Why Campus Security Needs Texting?
With instances of gun violence and other emergency situations on college campuses making the news all too often, security systems at colleges and universities remain of the utmost importance. Campus security not only needs to be strong, but current to ensure the safety of students. Following the model of many of our world's functions today, many colleges and universities are looking to text messaging to keep campus safety as modern and powerful as possible.

Many U.S. college students are familiar with semesterly tests of university emergency systems interrupting their text and email inboxes. While students may feel troubled with what seem like unnecessary messages, SMS-based emergency systems are an increasingly important feature of campus safety.

A large proportion of institutions use software that enables them to mass text public safety alerts to a database of student cell phone numbers. This application of this technology is simple and familiar, calling to mind programs like Amber Alert, but powerful. As of a 2010 survey, 99.8% of college students have cell phones, giving SMS a great breadth of reach among student populations.

Not only is text messaging the most effectively wide-reaching medium when contacting students, it is also the most efficient and effective way to contact students. A 2014 study indicates that college students spend, on average, between eight and ten hours on their phones each day, with many reporting that they are uncomfortable when their phones are not in sight. This enormous volume of cell phone use among college students, paired with the apparent inseparability of students from their phones, makes texting their phones the best, and fastest, way to get in touch with students.

Additionally, several programs exist that allow students to give anonymous tips to authorities when they think something may be amiss. Many institutions and authorities offer specific numbers that students can text to initiate a tip if they see something suspicious, and applications such as TipSoft afford similar functions. Anonymous tips are an invaluable way for public safety authorities to gather real-time data on potential threats where they may not always have eyes, but where students may be.

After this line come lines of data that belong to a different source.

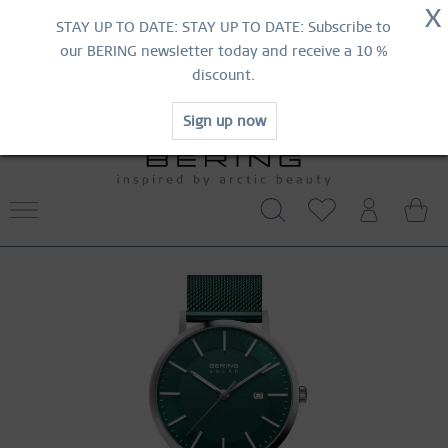
NOW!
X
HURRY AND GRAB YOUR FAVOURITES!
STAY UP TO DATE: STAY UP TO DATE: Subscribe to
MID-SEASON SALE | UP TO 70% OFF
our BERING newsletter today and receive a 10 %
NOW!
discount.
SHOP NOW
Sign up now
WORLDWIDE WARRANTY
CONTACT US
FREE SHIPPING FROM 519 SEK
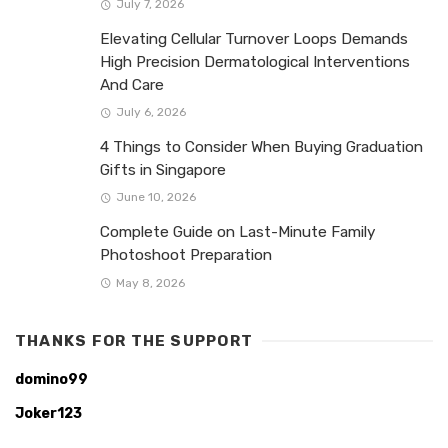
July 7, 2026
Elevating Cellular Turnover Loops Demands
High Precision Dermatological Interventions
And Care
July 6, 2026
4 Things to Consider When Buying Graduation
Gifts in Singapore
June 10, 2026
Complete Guide on Last-Minute Family
Photoshoot Preparation
May 8, 2026
THANKS FOR THE SUPPORT
domino99
Joker123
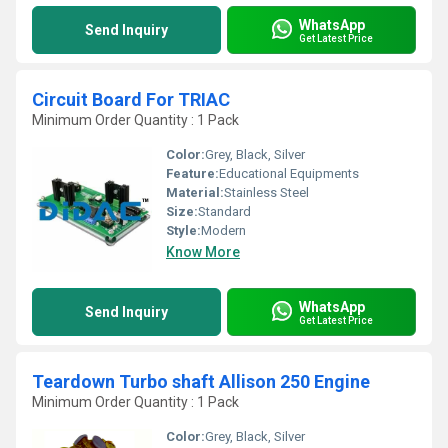
WhatsApp
Send Inquiry
Get Latest Price
Circuit Board For TRIAC
Minimum Order Quantity : 1 Pack
Color:
Grey, Black, Silver
Feature:
Educational Equipments
Material:
Stainless Steel
Size:
Standard
Style:
Modern
Know More
WhatsApp
Send Inquiry
Get Latest Price
Teardown Turbo shaft Allison 250 Engine
Minimum Order Quantity : 1 Pack
Color:
Grey, Black, Silver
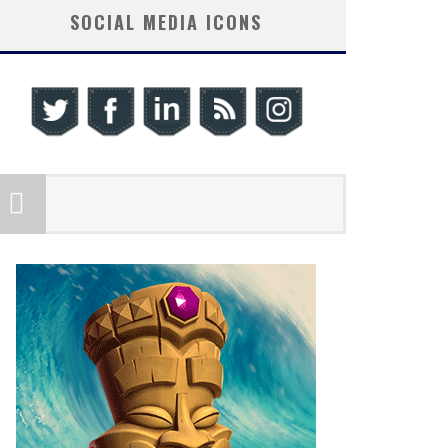
SOCIAL MEDIA ICONS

By bringing the ability to issue anonymous tips to SMS, institutions make anonymous tipping as quick, easy, and convenient as possible for college students. With a large proportion of students having their phones on them most of the time, and with texting being even more accessible to students than web pages or online forms, SMS tips are an important step in encouraging more students to report suspicious activity. Texting is also ideal for the reporting of time-sensitive matters, as issues of public safety often are, allowing for rapid transmission and receipt of information. Clearly, SMS and security share a rich future.